Erin Looks like Norelle from America’s Next Top Model. Yes, I am now only able to classify people in terms of previous reality-show characters. Broke down in tears while wearing a cheerleading skirt and Uggs. She’s gonna win.
Todd The only borderline cute person.
Brian I was sold when he was talking about business and said the weaklings were going to be ”cut by the juggler.” This is one of my worst nightmares: I’m minding my own business, walking down the street, and a mime with three rubber chickens comes walking up to me with a box cutter.
Token Black Guy I’m sorry — and I know you readers are going to slay me for this — but he owns a shoeshine business?
Kristin Straight hair. Bitchy. Dislikes Viking hats.
Stephanie Straight hair. Bitchy. Will sell you out for free.
Alex Has glasses. Looks very much like Todd.
Kendra My hero. When she first appeared in the Boardroom, she elicited a chorus of ”Wait, who the hell is that?” from me and my Apprentice-watching buddy Al. When she stuck up for Danny, she suddenly became my best friend.
John Does anyone else think he dyes his hair?
Tonight’s commercial was for Burger King, a restaurant that is basically irrelevant except for the continually outstanding paper crowns it provides to the community.
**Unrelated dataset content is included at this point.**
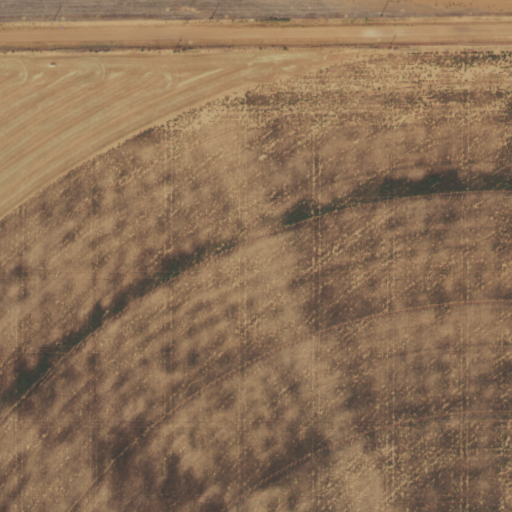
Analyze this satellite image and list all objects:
road: (256, 32)
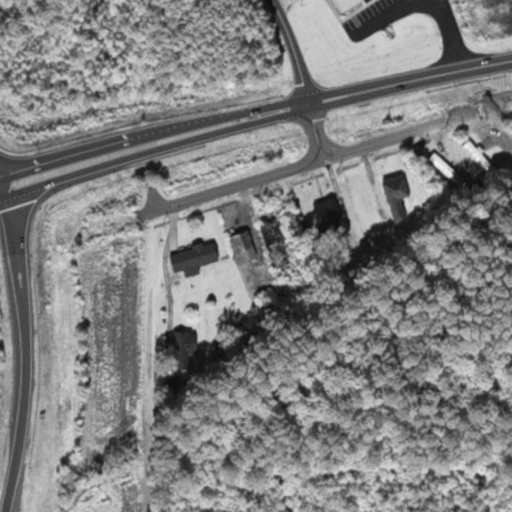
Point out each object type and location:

Our fresh new contestants had to market one of six new flavors of burgers. (Al and I tried to come up with six new flavors of burgers on our own; it wasn’t easy.) Magna Corp., led by Marginally Cute Todd, picked the three-cheese burger, and Net Worth, led by Salon Selectives John, picked the Western burger, some sort of monstrosity featuring onion rings on the burger. This is my dream come true, by the way.
There was so much genius stuff here: Tana — her name is Tana — got peed on by a dog. Tonight’s lesson was ”Perseverance,” and at one point Trump told us that the thing about winners is ”They have no quit!” Danny provided us with the brilliant ”A circus in and of itself is rather dull.” Someone, at some point, was ”working like clock.” (No quit!) The 30-year-old woman equivalent of the Total Request Live ”Eeeeeeeeeee!” is, apparently, ”Woo-hooooooo!”
But it was my darling friend Al who came in with the exchange of the night:
Brian, who is scared of jugglers, in the costume shop: ”I used to own a dollar store, so I know what the price of these items is.”
Al: ”Um . . . a dollar?”
We were thrilled to welcome this show back, even when they fired Marginally Cute Todd, and even though Marginally Cute Todd was the Project Manager, and the incessant P.M. firing was a huge pet peeve from last season. He deserved to go — you can’t freakin’ pour soda? — and now I think maybe they just needed to get that sophomore slump out of their system. Hell, maybe the second season was underrated and 10 years from now we’ll look back on it the way we view Weezer’s album Pinkerton.
Well, maybe not.
Cab that Todd got into: IM74.
Cab that drove away: CF89?
What do you think? Has the show gone from sophomore slump to junior achievement? Who’s standing out as lovable or loathable? And who’s your early pick to win it all?